Irán ha acusado al primer ministro israelí, Benjamín Netanyahu, de usar a Estados Unidos como escudo para evitar una orden de arresto de la Corte Penal Internacional (CPI) por supuestos crímenes de guerra en Gaza. Estas declaraciones surgen tras afirmaciones de Netanyahu sobre un compromiso de Washington para actuar contra el tribunal. La situación subraya la creciente tensión regional y las profundas divisiones en torno a la jurisdicción y legitimidad de la CPI.

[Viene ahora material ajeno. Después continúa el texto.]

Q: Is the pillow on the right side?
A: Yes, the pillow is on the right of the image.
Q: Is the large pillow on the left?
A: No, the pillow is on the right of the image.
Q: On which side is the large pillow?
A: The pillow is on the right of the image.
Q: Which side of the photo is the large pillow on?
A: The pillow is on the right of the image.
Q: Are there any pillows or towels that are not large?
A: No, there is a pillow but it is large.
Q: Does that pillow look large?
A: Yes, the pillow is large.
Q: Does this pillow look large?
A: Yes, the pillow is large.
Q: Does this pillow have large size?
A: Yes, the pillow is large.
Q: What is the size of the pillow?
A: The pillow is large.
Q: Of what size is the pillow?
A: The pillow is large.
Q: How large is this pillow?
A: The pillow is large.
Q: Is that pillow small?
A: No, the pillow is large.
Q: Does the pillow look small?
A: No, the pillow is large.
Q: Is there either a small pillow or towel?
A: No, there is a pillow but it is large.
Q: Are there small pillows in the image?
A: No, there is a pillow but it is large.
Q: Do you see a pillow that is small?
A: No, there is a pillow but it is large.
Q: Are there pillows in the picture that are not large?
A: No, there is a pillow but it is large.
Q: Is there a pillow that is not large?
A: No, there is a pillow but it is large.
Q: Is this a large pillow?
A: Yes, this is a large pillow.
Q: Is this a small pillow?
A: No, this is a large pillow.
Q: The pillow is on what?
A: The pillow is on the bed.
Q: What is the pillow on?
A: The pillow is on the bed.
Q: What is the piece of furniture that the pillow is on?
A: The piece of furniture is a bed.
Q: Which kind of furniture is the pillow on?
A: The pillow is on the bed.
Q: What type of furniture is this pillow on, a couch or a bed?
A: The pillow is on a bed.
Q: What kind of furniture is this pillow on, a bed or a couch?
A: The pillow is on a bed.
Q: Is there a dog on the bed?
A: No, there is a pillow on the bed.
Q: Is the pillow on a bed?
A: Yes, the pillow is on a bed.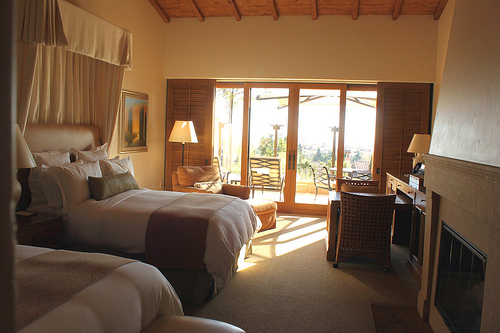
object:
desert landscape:
[117, 90, 150, 154]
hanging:
[118, 89, 149, 155]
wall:
[75, 2, 164, 188]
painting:
[116, 89, 151, 155]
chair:
[249, 156, 286, 201]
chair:
[172, 166, 278, 233]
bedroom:
[4, 0, 500, 331]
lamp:
[14, 114, 38, 220]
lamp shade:
[15, 121, 38, 171]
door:
[341, 93, 388, 200]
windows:
[211, 85, 379, 194]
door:
[245, 82, 291, 213]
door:
[290, 83, 345, 215]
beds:
[0, 122, 262, 332]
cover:
[68, 188, 263, 294]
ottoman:
[244, 198, 277, 231]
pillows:
[30, 141, 139, 215]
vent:
[430, 221, 489, 332]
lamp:
[167, 120, 199, 166]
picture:
[120, 88, 150, 153]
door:
[165, 77, 213, 188]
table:
[328, 188, 412, 247]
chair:
[332, 191, 398, 272]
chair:
[335, 178, 379, 192]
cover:
[7, 236, 180, 331]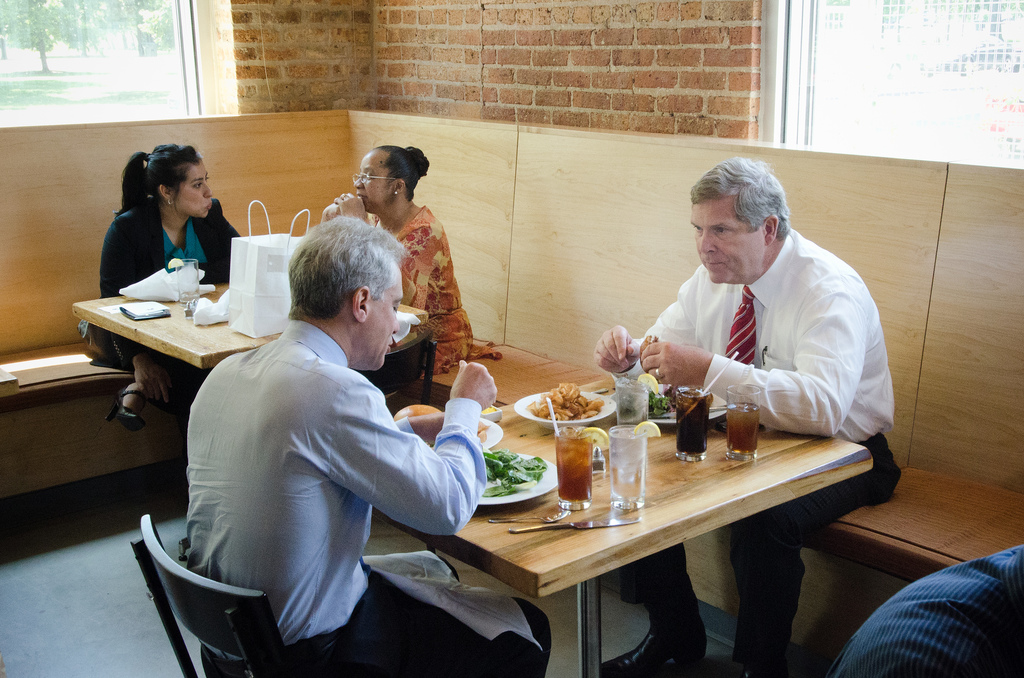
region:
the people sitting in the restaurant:
[1, 2, 1019, 670]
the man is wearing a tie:
[598, 157, 900, 676]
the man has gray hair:
[595, 151, 902, 670]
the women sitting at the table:
[71, 141, 473, 490]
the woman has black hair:
[80, 146, 240, 426]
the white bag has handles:
[226, 200, 313, 341]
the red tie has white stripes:
[727, 288, 759, 371]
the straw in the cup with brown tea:
[544, 392, 609, 510]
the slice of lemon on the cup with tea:
[541, 394, 606, 506]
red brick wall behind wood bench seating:
[220, 4, 771, 129]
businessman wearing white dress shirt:
[603, 165, 897, 491]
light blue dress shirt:
[185, 317, 499, 649]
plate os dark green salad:
[474, 426, 554, 502]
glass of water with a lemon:
[613, 399, 661, 514]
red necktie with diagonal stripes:
[727, 282, 760, 399]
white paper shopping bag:
[226, 199, 316, 329]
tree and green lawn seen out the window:
[3, 4, 197, 115]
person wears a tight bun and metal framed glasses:
[351, 142, 437, 213]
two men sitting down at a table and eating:
[184, 148, 902, 676]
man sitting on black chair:
[130, 211, 557, 674]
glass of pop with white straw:
[668, 345, 741, 460]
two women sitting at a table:
[81, 142, 502, 425]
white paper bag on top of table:
[226, 193, 312, 340]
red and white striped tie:
[721, 277, 763, 366]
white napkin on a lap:
[358, 547, 543, 653]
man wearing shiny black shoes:
[592, 154, 903, 676]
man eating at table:
[667, 155, 861, 371]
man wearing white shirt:
[653, 160, 879, 383]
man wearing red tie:
[669, 153, 911, 384]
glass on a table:
[598, 413, 660, 522]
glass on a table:
[533, 392, 610, 513]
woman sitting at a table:
[95, 128, 228, 242]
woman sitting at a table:
[340, 128, 429, 209]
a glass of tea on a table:
[552, 423, 598, 515]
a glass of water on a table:
[603, 420, 652, 510]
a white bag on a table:
[229, 201, 313, 341]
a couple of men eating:
[141, 166, 894, 672]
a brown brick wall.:
[380, 2, 750, 135]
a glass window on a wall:
[11, 3, 236, 127]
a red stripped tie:
[728, 289, 763, 365]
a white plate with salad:
[470, 445, 554, 510]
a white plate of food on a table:
[520, 378, 615, 435]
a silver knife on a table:
[508, 514, 636, 535]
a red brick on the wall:
[509, 16, 541, 45]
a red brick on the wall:
[418, 34, 456, 77]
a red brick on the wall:
[640, 95, 683, 121]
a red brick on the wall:
[275, 42, 298, 62]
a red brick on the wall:
[438, 77, 470, 100]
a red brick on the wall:
[526, 37, 578, 98]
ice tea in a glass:
[557, 432, 595, 521]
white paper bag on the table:
[229, 199, 315, 336]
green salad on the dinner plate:
[472, 445, 543, 496]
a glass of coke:
[674, 384, 710, 458]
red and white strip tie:
[727, 289, 759, 362]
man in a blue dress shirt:
[182, 213, 550, 672]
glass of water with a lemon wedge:
[607, 415, 659, 510]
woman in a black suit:
[90, 143, 247, 426]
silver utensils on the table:
[482, 510, 632, 536]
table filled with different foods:
[386, 378, 878, 673]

La nación iraní acusa al primer ministro de Israel, Benjamín Netanyahu, de emplear a los Estados Unidos para eludir una orden de detención emitida por la Corte Penal Internacional (CPI) en su contra, relacionada con “delitos de guerra” en Gaza. Esto ocurre luego de que el líder israelí manifestara que Washington intervendrá contra el tribunal. “El jefe del gobierno sionista, quien enfrenta una orden de captura de la Corte Penal Internacional, declara con total descaro que el secretario de Estado de Estados Unidos le ha prometido tomar medidas contra el organismo judicial que lo está procesando”, escribió Kazem Gharibabadi, viceministro de Asuntos Exteriores de Irán, en un comunicado difundido en la plataforma X.
El diplomático afirmó que tanto Israel como Estados Unidos tildan a la CPI de “corrupta” porque “se atrevió a perseguir al delincuente protegido por Washington”. Las declaraciones de Gharibabadi se producen un día después de que Netanyahu indicara haber conversado con el jefe de la diplomacia estadounidense, Marco Rubio, quien, según él, le reafirmó el compromiso de EE.UU. de actuar “con determinación” frente a la CPI, a la que el mandatario israelí calificó como una amenaza para la autonomía de las naciones democráticas.
Netanyahu también criticó al fiscal de la CPI, Karim Khan, tras una votación suscitada por acusaciones de conducta sexual inapropiada en su contra, las cuales el jurista británico niega y su equipo legal considera de índole política. La Corte Penal Internacional emitió en noviembre de 2024 órdenes de arresto contra Netanyahu y su entonces ministro de Defensa, Yoav Gallant, por presuntos crímenes de guerra y crímenes contra la humanidad cometidos durante la ofensiva israelí en Gaza. Israel rechaza la jurisdicción del tribunal y desmiente las acusaciones.
Las críticas por parte de Irán tienen lugar en un ambiente de máxima tensión entre Irán, Israel y Estados Unidos, después de varios meses de confrontaciones.